(Extracted data entries)
* Start *

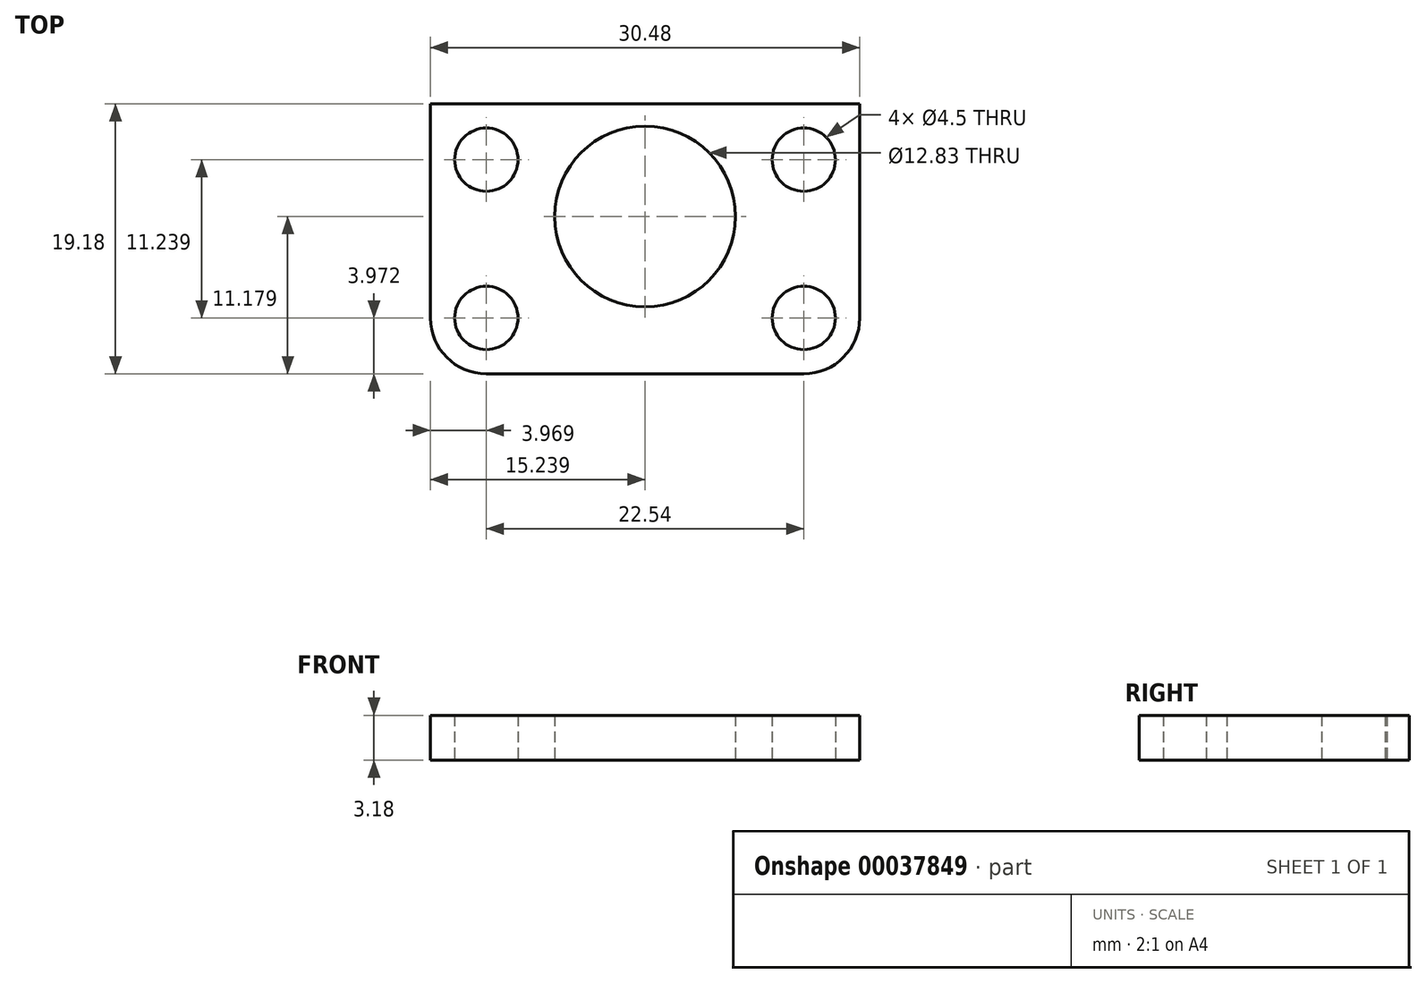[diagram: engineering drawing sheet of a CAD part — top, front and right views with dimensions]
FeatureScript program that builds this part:
annotation { "Feature Type Name" : "Feature", "Feature Type Description" : "" }
export const myFeature = defineFeature(function(context is Context, id is Id, definition is map)
    precondition{}
    {
        {
            var Q0;
            Q0=qCreatedBy(makeId("Top.planeOp"),FACE);
            var sketch = newSketch(context, id + "F0", { "sketchPlane" : qUnion([Q0])});
            skLineSegment(sketch, "E0.bottom", {"start": v(0, 0) * mm, "end": v(30.48, 0) * mm});
            skLineSegment(sketch, "E0.top", {"start": v(0, -19.18) * mm, "end": v(30.48, -19.18) * mm});
            skLineSegment(sketch, "E0.left", {"start": v(0, 0) * mm, "end": v(0, -19.18) * mm});
            skLineSegment(sketch, "E0.right", {"start": v(30.48, 0) * mm, "end": v(30.48, -19.18) * mm});
            skLineSegment(sketch, "E1", {"start": v(15.24, 0) * mm, "end": v(15.24, -3.97) * mm, "construction": true});
            skLineSegment(sketch, "E2", {"start": v(15.24, -19.18) * mm, "end": v(15.24, -15.2) * mm, "construction": true});
            skLineSegment(sketch, "E3", {"start": v(3.97, -3.97) * mm, "end": v(26.5, -3.97) * mm, "construction": true});
            skLineSegment(sketch, "E4", {"start": v(3.97, -15.2) * mm, "end": v(26.5, -15.2) * mm, "construction": true});
            skLineSegment(sketch, "E5", {"start": v(26.5, -15.2) * mm, "end": v(30.48, -15.2) * mm, "construction": true});
            skLineSegment(sketch, "E6", {"start": v(15.24, -3.97) * mm, "end": v(15.24, -8) * mm, "construction": true});
            skCircle(sketch, "E7", {"center": v(15.24, -8) * mm, "radius": 6.41 * mm});
            skCircle(sketch, "E8", {"center": v(3.97, -3.97) * mm, "radius": 3.97 * mm, "construction": true});
            skCircle(sketch, "E9", {"center": v(15.24, -8) * mm, "radius": 8 * mm, "construction": true});
            skCircle(sketch, "E10", {"center": v(3.97, -3.97) * mm, "radius": 2.25 * mm});
            skCircle(sketch, "E11", {"center": v(3.97, -15.2) * mm, "radius": 2.25 * mm});
            skCircle(sketch, "E12", {"center": v(26.5, -15.2) * mm, "radius": 2.25 * mm});
            skCircle(sketch, "E13", {"center": v(26.5, -3.97) * mm, "radius": 2.25 * mm});
            skSolve(sketch);
        }
        {
            var Q0;
            Q0 = qSketchRegion(id + "F0", true);
            extrude(context, id + "F1", {"entities" : qUnion([Q0]), "depth" : 3.17 * mm});
        }
        {
            var Q0;
            Q0=makeQuery(id+"F1.opExtrude","SWEPT_EDGE",EDGE,{"disambiguationData":[OSD([sQuery(id+"F0.wireOp",EDGE,"E0.top"),sQuery(id+"F0.wireOp",EDGE,"E0.left")])]});
            var Q1;
            Q1=makeQuery(id+"F1.opExtrude","SWEPT_EDGE",EDGE,{"disambiguationData":[OSD([sQuery(id+"F0.wireOp",EDGE,"E0.top"),sQuery(id+"F0.wireOp",EDGE,"E0.right")])]});
            fillet(context, id + "F2", {"entities" : qUnion([Q0, Q1]), "radius" : 3.97 * mm, "tangentPropagation" : true, "allowEdgeOverflow" : false});
        }
    });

* End *

Tally the lines in the rows above that contain the string "left", and give only the number.

2